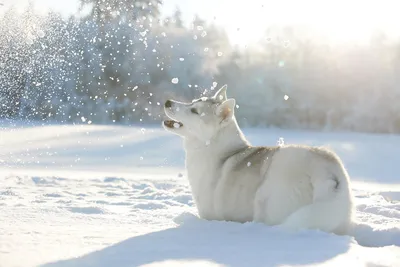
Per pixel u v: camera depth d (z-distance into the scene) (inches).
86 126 1049.5
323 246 128.3
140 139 828.0
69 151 647.1
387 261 109.9
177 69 1217.4
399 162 633.0
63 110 1082.7
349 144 899.4
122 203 245.6
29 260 108.0
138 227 167.2
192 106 186.1
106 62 1067.3
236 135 186.4
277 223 160.6
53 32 842.8
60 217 185.3
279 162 165.5
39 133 871.7
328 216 150.0
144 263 105.9
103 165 521.3
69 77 1047.6
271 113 1528.1
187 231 151.4
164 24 1202.0
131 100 1165.7
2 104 1049.5
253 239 138.6
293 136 1111.6
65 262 106.6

.....

» **WHAT YOU HAVE TO DO**
Write the material above out again exactly. Omit every image.

» **WRITTEN RESPONSE**
Per pixel u v: camera depth d (z-distance into the scene) (inches).
86 126 1049.5
323 246 128.3
140 139 828.0
69 151 647.1
387 261 109.9
177 69 1217.4
399 162 633.0
63 110 1082.7
349 144 899.4
122 203 245.6
29 260 108.0
138 227 167.2
192 106 186.1
106 62 1067.3
236 135 186.4
277 223 160.6
53 32 842.8
60 217 185.3
279 162 165.5
39 133 871.7
328 216 150.0
144 263 105.9
103 165 521.3
69 77 1047.6
271 113 1528.1
187 231 151.4
164 24 1202.0
131 100 1165.7
2 104 1049.5
253 239 138.6
293 136 1111.6
65 262 106.6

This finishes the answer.